Tuesday, July 03, 2012

The Birds and the Bees

I first published the picture below on 12th May 2011. My Pyracantha bushes were laden with blossom and I needed some bees to pollinate it. They did a pretty good job for later in the year all that blossom turned into nice red berries and we were delighted when a couple of Fieldfares turned up one day to be followed a few days later by a whole flock. They stuck around for a few days feasting on those berries and then they were gone. I’m rather hoping they remember and return again this year.
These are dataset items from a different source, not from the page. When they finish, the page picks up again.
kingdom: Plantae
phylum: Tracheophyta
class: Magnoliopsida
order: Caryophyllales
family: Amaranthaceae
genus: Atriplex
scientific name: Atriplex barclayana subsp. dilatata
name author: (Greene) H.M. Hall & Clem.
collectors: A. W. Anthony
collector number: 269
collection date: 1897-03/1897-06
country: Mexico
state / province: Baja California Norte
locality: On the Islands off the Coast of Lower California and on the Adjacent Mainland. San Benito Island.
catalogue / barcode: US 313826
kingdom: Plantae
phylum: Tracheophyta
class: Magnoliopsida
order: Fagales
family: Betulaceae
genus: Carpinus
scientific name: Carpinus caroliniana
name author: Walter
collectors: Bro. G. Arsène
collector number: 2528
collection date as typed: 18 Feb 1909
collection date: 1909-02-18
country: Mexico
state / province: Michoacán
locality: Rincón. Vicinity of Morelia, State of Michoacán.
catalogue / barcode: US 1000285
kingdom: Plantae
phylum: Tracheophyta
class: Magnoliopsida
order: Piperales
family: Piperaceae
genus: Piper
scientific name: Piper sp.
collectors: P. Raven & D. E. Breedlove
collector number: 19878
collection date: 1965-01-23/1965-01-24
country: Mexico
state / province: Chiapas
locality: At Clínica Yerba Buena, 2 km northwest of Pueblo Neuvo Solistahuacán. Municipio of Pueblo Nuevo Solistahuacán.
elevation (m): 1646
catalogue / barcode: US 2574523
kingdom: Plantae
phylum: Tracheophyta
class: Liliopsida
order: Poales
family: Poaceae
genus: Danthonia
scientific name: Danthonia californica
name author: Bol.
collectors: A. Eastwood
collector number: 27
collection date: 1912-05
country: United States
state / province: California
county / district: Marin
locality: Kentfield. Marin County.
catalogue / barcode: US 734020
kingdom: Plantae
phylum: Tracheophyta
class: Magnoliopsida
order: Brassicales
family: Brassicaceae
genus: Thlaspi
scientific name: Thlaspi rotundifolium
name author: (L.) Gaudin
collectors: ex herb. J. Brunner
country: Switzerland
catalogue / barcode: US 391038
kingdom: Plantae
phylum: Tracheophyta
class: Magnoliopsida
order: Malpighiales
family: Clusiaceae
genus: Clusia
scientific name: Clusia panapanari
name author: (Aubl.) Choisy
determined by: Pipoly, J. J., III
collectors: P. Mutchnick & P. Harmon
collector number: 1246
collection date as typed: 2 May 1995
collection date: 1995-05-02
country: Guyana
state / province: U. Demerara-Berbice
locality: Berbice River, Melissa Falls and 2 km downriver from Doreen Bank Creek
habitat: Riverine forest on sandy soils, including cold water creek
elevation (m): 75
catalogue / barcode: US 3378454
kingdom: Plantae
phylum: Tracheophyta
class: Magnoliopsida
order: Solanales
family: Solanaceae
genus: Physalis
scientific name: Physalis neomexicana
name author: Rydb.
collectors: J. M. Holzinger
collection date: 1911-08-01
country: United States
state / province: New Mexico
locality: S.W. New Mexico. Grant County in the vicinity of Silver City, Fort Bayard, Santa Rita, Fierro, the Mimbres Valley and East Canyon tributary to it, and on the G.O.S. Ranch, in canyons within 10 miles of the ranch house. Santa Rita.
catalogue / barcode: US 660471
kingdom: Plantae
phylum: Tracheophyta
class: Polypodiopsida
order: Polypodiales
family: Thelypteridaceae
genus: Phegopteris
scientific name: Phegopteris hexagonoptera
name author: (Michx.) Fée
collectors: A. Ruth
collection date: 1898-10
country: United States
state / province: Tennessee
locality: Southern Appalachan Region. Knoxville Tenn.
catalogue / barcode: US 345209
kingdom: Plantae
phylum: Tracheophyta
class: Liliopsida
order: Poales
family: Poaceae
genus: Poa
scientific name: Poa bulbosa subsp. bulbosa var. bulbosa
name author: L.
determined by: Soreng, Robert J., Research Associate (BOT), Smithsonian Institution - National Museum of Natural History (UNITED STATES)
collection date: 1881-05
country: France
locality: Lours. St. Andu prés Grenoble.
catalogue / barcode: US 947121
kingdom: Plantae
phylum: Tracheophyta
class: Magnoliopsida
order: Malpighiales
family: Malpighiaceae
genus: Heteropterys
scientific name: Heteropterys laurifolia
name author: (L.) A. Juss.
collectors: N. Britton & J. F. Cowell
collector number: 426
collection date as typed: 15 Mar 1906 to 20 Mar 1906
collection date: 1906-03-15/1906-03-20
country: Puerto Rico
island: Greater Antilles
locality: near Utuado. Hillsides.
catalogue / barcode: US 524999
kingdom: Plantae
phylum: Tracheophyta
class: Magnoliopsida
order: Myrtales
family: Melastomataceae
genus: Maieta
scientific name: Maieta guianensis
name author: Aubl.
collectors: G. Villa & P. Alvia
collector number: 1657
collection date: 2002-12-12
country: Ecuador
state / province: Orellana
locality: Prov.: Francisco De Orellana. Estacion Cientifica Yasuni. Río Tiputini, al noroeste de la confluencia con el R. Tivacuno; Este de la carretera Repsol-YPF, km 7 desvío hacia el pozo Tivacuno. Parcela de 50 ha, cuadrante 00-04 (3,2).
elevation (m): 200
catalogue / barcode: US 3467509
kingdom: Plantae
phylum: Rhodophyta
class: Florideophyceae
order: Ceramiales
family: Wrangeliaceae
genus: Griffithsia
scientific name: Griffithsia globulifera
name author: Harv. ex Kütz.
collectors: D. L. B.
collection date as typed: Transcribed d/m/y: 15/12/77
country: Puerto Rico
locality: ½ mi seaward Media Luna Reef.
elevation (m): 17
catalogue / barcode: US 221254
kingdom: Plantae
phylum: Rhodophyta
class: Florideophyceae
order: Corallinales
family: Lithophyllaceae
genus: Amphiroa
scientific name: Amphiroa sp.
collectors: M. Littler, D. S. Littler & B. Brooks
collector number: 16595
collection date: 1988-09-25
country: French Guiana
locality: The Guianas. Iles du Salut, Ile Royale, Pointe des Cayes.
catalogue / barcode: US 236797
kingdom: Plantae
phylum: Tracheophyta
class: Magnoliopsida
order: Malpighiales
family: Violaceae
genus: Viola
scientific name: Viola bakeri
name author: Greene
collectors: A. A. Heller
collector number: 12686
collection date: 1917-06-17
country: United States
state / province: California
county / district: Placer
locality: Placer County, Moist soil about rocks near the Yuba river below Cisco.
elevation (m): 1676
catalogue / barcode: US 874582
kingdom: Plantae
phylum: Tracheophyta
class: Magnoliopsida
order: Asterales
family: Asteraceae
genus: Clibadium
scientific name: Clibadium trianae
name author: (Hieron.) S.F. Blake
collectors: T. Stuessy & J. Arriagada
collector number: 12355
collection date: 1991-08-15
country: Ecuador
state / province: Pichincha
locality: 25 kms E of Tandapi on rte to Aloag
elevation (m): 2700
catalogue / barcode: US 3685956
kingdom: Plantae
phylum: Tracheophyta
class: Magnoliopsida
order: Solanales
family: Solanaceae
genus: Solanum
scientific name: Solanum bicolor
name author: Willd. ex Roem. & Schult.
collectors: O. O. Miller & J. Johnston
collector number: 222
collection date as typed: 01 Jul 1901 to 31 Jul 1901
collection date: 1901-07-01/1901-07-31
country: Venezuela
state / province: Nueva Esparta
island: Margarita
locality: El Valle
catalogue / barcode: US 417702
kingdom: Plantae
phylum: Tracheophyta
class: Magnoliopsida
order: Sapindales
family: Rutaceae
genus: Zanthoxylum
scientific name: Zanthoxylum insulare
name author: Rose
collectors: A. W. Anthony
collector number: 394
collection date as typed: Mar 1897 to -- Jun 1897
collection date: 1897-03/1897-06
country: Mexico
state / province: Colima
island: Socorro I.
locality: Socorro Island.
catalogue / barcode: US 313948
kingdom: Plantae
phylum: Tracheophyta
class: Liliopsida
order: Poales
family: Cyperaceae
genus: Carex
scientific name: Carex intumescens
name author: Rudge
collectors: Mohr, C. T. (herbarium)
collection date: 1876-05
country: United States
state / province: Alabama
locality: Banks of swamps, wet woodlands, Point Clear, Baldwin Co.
Which leads me to the curious question of bees and what’s going on – the reports of Colony Collapse Disorder in the media. So off I went to Wanstead Library for a free showing of the film ‘Queen of the Sun’ put on by our friendly Wanstead and Woodford Friends of the Earth people. It was packed out, more chairs were needed, and if you get the chance it is well worth a view. It is not really about bees, but about us, Human Beings and how we have lost touch with the natural environment that supports our own existence – Nature Deficit Disorder.

Bees, like foxes, are thriving in urban environments. It is the countryside where they are having problems. Some put this down to the pesticides used by farmers but the biggy for me was Monoculture. Bees need to feed all year round to survive, so they need plants and shrubs that blossom at different times of year. This is the contract between the plants and the bees. The plants know that they have to share the bees on flexi-working otherwise they won’t be there next year. In urban environments there is an abundance of plant diversity as we gardeners and allotmenteers are all growing different stuff. Even window boxes help and some people have roof gardens in densely popualted areas. But out in the country it’s not like that.

Out in the countryside there are fields after fields of the same crop and the hegerows are disappearing. I don’t think it is so bad here in good old blighty, simply because we don’t seem to do much farming these days, in fact we don’t seem to do much of anything productive other than “financial services”.

The example used in the flim was from the United States. In California the main crop is the Almond. As you can imagine with our friends across the pond the exercise is huge, they do like to do things “big”. Viewing from an aeroplane it was massive – row after row of neatly spaced almond trees and nothing else. Absolutely nothing else. And no bees. This is because the almond trees blossom for a couple of weeks in the spring and there is no food for the bees over the rest of the year. You can hardly expect them to stick around in these circumstances. But these people are Americans. So what they do is truck the bees in for a fortnights holiday on the west coast. Masses of them. They have industrial beekeepers elsewhere in the country who just tape up their hives with cling film and load them onto huge lorries (that’s English for Truck) with a fork lift and hundreds, possibly thousands, of these form convoys on the interstate highways burning rubber and oil on the way.

Working with nature, letting nature do the work for you, seems to be a forgotten wisdom. But Mother Nature has a habit of coming back at us and biting our bums when we don’t play ball.